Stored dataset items
►

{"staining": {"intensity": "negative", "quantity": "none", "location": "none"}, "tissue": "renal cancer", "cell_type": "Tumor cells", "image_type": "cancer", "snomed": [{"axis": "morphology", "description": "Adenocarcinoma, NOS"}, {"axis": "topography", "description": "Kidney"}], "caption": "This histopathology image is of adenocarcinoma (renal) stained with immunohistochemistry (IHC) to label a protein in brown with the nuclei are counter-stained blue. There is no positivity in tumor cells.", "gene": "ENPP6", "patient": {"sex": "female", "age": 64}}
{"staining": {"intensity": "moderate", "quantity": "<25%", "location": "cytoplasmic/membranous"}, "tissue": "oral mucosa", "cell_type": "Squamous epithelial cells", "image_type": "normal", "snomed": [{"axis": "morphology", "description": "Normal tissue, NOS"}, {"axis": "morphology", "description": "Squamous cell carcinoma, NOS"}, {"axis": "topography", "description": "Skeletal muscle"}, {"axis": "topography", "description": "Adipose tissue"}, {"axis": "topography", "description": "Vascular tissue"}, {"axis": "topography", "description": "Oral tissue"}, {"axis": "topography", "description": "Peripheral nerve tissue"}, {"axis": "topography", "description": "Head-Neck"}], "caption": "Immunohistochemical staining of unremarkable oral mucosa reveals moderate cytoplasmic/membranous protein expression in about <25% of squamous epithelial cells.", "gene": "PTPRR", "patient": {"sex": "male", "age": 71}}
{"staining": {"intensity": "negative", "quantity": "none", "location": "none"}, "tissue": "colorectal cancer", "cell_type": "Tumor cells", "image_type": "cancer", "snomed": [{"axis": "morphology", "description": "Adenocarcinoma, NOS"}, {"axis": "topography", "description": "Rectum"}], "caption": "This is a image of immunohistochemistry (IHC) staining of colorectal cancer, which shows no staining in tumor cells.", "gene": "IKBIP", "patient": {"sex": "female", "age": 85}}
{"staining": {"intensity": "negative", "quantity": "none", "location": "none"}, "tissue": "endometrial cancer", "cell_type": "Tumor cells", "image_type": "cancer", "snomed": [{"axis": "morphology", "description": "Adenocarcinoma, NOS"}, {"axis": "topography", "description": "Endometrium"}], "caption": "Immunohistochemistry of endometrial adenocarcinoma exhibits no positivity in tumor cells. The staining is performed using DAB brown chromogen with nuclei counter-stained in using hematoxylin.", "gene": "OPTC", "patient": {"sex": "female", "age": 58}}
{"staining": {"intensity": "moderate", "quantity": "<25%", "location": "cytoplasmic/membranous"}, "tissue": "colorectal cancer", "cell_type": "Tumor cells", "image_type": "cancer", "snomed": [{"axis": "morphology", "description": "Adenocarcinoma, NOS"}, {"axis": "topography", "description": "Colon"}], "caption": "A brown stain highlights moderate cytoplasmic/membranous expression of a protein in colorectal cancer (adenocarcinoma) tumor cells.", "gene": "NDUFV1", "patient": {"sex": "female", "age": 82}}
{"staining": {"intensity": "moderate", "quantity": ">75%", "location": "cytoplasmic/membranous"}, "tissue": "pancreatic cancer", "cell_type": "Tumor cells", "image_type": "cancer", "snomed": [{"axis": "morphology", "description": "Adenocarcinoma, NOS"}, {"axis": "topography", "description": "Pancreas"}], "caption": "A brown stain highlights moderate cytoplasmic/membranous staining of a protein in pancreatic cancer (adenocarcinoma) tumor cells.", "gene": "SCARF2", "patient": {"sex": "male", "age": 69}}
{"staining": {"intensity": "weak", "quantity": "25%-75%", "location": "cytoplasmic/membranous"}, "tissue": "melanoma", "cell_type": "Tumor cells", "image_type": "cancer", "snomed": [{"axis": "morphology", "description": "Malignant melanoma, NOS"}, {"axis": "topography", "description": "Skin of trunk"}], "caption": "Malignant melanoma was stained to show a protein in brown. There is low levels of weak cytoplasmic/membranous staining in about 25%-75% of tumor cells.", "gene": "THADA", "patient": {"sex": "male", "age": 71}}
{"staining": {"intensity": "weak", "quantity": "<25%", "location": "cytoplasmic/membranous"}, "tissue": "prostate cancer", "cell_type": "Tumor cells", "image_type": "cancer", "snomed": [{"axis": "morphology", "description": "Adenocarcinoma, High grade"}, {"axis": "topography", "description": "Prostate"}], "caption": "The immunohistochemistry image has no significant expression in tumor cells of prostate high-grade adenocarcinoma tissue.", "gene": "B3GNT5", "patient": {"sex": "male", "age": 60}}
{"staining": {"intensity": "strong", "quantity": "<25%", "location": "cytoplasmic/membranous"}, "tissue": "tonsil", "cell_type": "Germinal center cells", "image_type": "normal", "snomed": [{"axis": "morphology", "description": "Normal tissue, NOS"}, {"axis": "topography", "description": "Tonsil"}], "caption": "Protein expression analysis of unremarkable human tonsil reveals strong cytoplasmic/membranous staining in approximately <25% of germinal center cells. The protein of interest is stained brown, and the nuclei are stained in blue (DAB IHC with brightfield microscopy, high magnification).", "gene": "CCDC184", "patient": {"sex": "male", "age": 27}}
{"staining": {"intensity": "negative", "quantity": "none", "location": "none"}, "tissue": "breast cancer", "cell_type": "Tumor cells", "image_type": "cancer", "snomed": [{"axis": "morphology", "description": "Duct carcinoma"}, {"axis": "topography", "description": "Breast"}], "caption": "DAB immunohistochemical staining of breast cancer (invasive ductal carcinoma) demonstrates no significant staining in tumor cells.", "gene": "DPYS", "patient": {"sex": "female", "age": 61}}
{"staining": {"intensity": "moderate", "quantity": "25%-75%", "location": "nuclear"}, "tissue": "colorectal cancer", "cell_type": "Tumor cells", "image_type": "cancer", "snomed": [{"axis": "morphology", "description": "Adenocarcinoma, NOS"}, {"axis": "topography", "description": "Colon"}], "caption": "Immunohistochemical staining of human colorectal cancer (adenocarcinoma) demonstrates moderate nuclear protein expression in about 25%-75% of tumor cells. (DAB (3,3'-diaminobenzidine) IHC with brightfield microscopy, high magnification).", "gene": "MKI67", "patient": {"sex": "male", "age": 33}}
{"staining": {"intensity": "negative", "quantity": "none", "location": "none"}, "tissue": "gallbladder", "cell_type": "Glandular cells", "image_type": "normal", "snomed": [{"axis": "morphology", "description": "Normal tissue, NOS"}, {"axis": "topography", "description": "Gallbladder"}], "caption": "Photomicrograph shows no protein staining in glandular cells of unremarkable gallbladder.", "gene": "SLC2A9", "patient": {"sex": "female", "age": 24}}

◄

YOUR TASK
Could you write out, exactly as they stand, only the lines above that begin at the line with "of endometrial adenocarcinoma" and stop after the line with "moderate cytoplasmic/membranous staining"?

SOLUTION TO THIS EXERCISE
{"staining": {"intensity": "negative", "quantity": "none", "location": "none"}, "tissue": "endometrial cancer", "cell_type": "Tumor cells", "image_type": "cancer", "snomed": [{"axis": "morphology", "description": "Adenocarcinoma, NOS"}, {"axis": "topography", "description": "Endometrium"}], "caption": "Immunohistochemistry of endometrial adenocarcinoma exhibits no positivity in tumor cells. The staining is performed using DAB brown chromogen with nuclei counter-stained in using hematoxylin.", "gene": "OPTC", "patient": {"sex": "female", "age": 58}}
{"staining": {"intensity": "moderate", "quantity": "<25%", "location": "cytoplasmic/membranous"}, "tissue": "colorectal cancer", "cell_type": "Tumor cells", "image_type": "cancer", "snomed": [{"axis": "morphology", "description": "Adenocarcinoma, NOS"}, {"axis": "topography", "description": "Colon"}], "caption": "A brown stain highlights moderate cytoplasmic/membranous expression of a protein in colorectal cancer (adenocarcinoma) tumor cells.", "gene": "NDUFV1", "patient": {"sex": "female", "age": 82}}
{"staining": {"intensity": "moderate", "quantity": ">75%", "location": "cytoplasmic/membranous"}, "tissue": "pancreatic cancer", "cell_type": "Tumor cells", "image_type": "cancer", "snomed": [{"axis": "morphology", "description": "Adenocarcinoma, NOS"}, {"axis": "topography", "description": "Pancreas"}], "caption": "A brown stain highlights moderate cytoplasmic/membranous staining of a protein in pancreatic cancer (adenocarcinoma) tumor cells.", "gene": "SCARF2", "patient": {"sex": "male", "age": 69}}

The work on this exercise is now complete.